--- Start Provided data ---

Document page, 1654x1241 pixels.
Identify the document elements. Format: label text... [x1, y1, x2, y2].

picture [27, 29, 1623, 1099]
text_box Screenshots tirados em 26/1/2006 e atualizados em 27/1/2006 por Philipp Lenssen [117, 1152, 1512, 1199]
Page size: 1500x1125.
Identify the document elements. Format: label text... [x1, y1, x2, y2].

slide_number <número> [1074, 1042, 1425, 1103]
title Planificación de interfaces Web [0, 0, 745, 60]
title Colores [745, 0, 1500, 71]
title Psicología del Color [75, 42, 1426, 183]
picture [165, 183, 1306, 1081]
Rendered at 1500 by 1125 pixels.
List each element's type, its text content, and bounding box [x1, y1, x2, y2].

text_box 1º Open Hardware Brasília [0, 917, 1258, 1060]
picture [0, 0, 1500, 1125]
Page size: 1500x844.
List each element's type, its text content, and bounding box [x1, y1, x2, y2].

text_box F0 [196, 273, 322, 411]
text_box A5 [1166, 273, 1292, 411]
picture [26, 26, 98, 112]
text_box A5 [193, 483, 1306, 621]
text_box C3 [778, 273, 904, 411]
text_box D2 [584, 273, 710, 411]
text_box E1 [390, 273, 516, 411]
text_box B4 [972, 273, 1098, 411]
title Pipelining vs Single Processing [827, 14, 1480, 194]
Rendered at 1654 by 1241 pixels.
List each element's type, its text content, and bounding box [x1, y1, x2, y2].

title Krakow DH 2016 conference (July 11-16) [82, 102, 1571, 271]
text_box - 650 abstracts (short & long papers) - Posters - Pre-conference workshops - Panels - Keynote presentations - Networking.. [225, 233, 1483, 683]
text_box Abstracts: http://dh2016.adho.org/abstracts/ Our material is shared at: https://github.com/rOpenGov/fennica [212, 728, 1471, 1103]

--- End Provided data ---

▸ **Objective**: Please rewrite every line of the listing above as one numbered list, skipping the blank lines.

▸ **Output for this task**:
1. Document page, 1654x1241 pixels.
2. Identify the document elements. Format: label text... [x1, y1, x2, y2].
3. picture [27, 29, 1623, 1099]
4. text_box Screenshots tirados em 26/1/2006 e atualizados em 27/1/2006 por Philipp Lenssen [117, 1152, 1512, 1199]
5. Page size: 1500x1125.
6. Identify the document elements. Format: label text... [x1, y1, x2, y2].
7. slide_number <número> [1074, 1042, 1425, 1103]
8. title Planificación de interfaces Web [0, 0, 745, 60]
9. title Colores [745, 0, 1500, 71]
10. title Psicología del Color [75, 42, 1426, 183]
11. picture [165, 183, 1306, 1081]
12. Rendered at 1500 by 1125 pixels.
13. List each element's type, its text content, and bounding box [x1, y1, x2, y2].
14. text_box 1º Open Hardware Brasília [0, 917, 1258, 1060]
15. picture [0, 0, 1500, 1125]
16. Page size: 1500x844.
17. List each element's type, its text content, and bounding box [x1, y1, x2, y2].
18. text_box F0 [196, 273, 322, 411]
19. text_box A5 [1166, 273, 1292, 411]
20. picture [26, 26, 98, 112]
21. text_box A5 [193, 483, 1306, 621]
22. text_box C3 [778, 273, 904, 411]
23. text_box D2 [584, 273, 710, 411]
24. text_box E1 [390, 273, 516, 411]
25. text_box B4 [972, 273, 1098, 411]
26. title Pipelining vs Single Processing [827, 14, 1480, 194]
27. Rendered at 1654 by 1241 pixels.
28. List each element's type, its text content, and bounding box [x1, y1, x2, y2].
29. title Krakow DH 2016 conference (July 11-16) [82, 102, 1571, 271]
30. text_box - 650 abstracts (short & long papers) - Posters - Pre-conference workshops - Panels - Keynote presentations - Networking.. [225, 233, 1483, 683]
31. text_box Abstracts: http://dh2016.adho.org/abstracts/ Our material is shared at: https://github.com/rOpenGov/fennica [212, 728, 1471, 1103]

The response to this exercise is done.